You can also count ceiling tiles, identify colors around you, or pay attention to specific sounds. While these exercises may seem simple, they can effectively redirect your attention and reduce mental fixation on work.

Why Work-Life Balance Matters

Being committed to your job is admirable. A strong work ethic often contributes to career success and professional growth. However, constant work-related thinking can come at the expense of your health, relationships, and overall happiness.

Maintaining healthy boundaries doesn’t mean you care less about your work. It means you’re giving yourself the opportunity to recover, recharge, and perform at your best over the long term.

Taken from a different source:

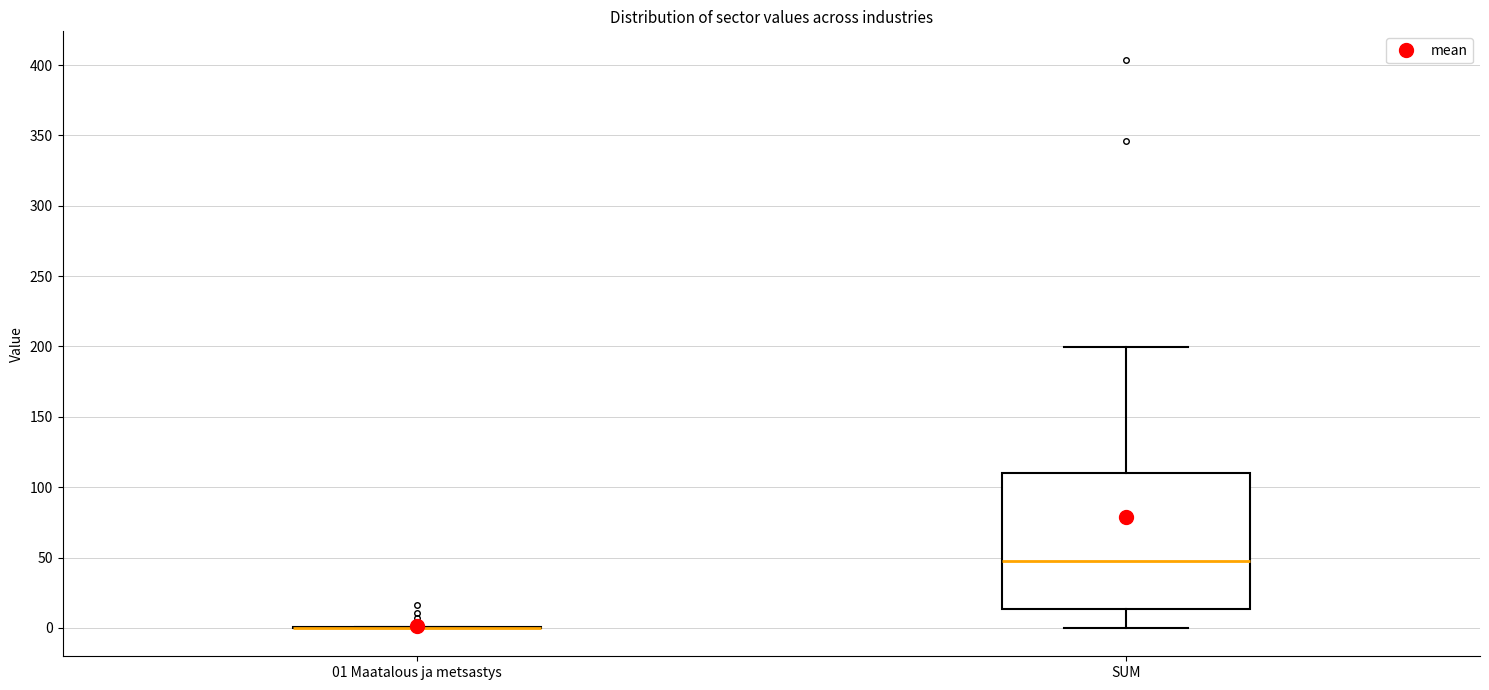

Comparing the boxes themselves (not the whiskers), which one is the tallest?

SUM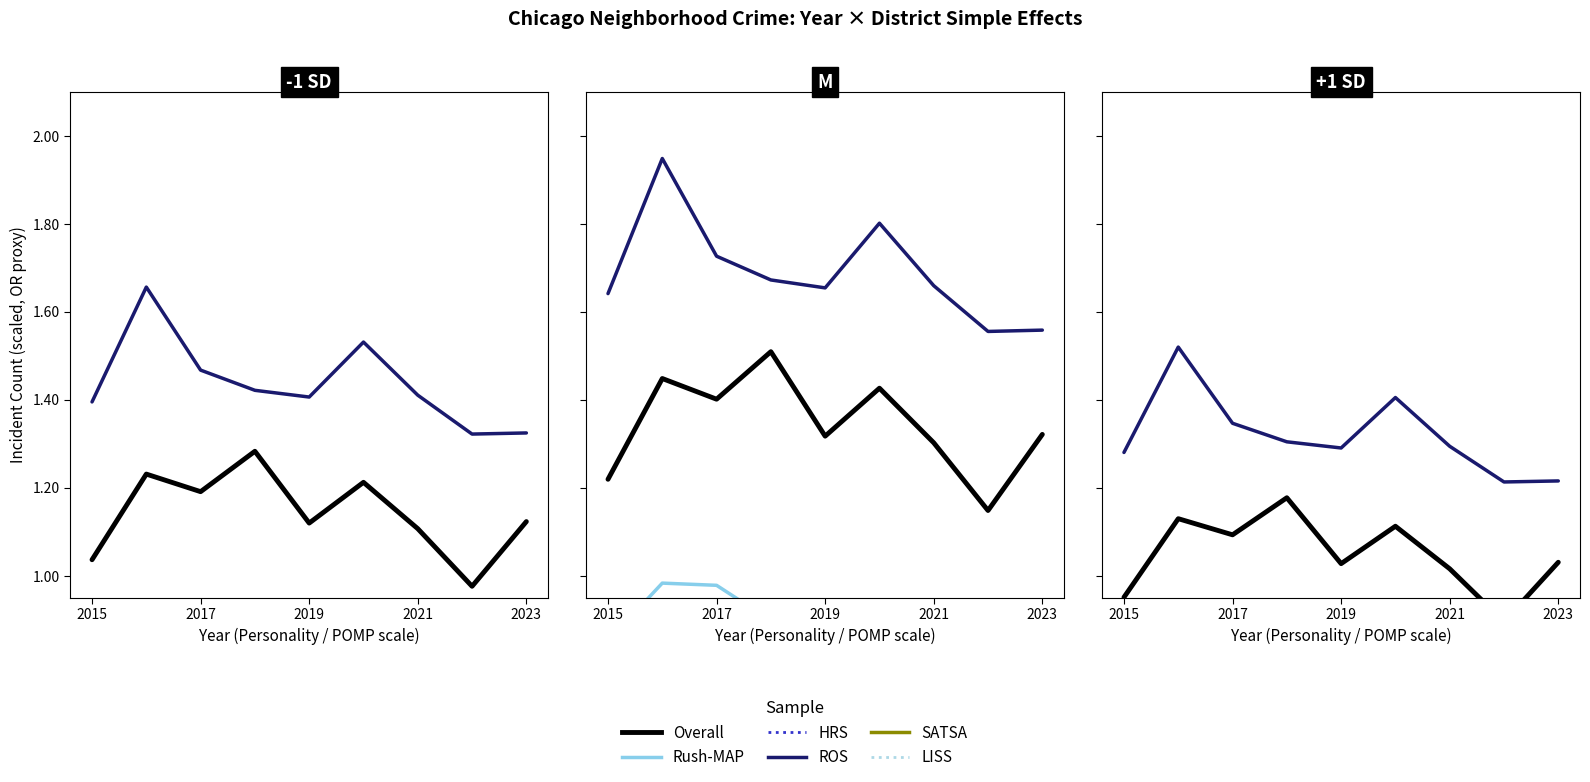

What is the difference between the maximum and minimum values in the ROS series?

0.3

The most successful professionals understand that productivity isn’t about working every waking hour—it’s about creating sustainable habits that support both professional achievement and personal fulfillment.

Final Thoughts

If you’re struggling to stop thinking about work after hours, start with small changes. Write down lingering thoughts, engage in immersive activities, practice relaxation techniques, use healthy distractions, and develop mental reset habits when work begins to consume your attention.

By intentionally separating work time from personal time, you’ll reduce stress, improve focus, strengthen relationships, and build a healthier, more sustainable work-life balance.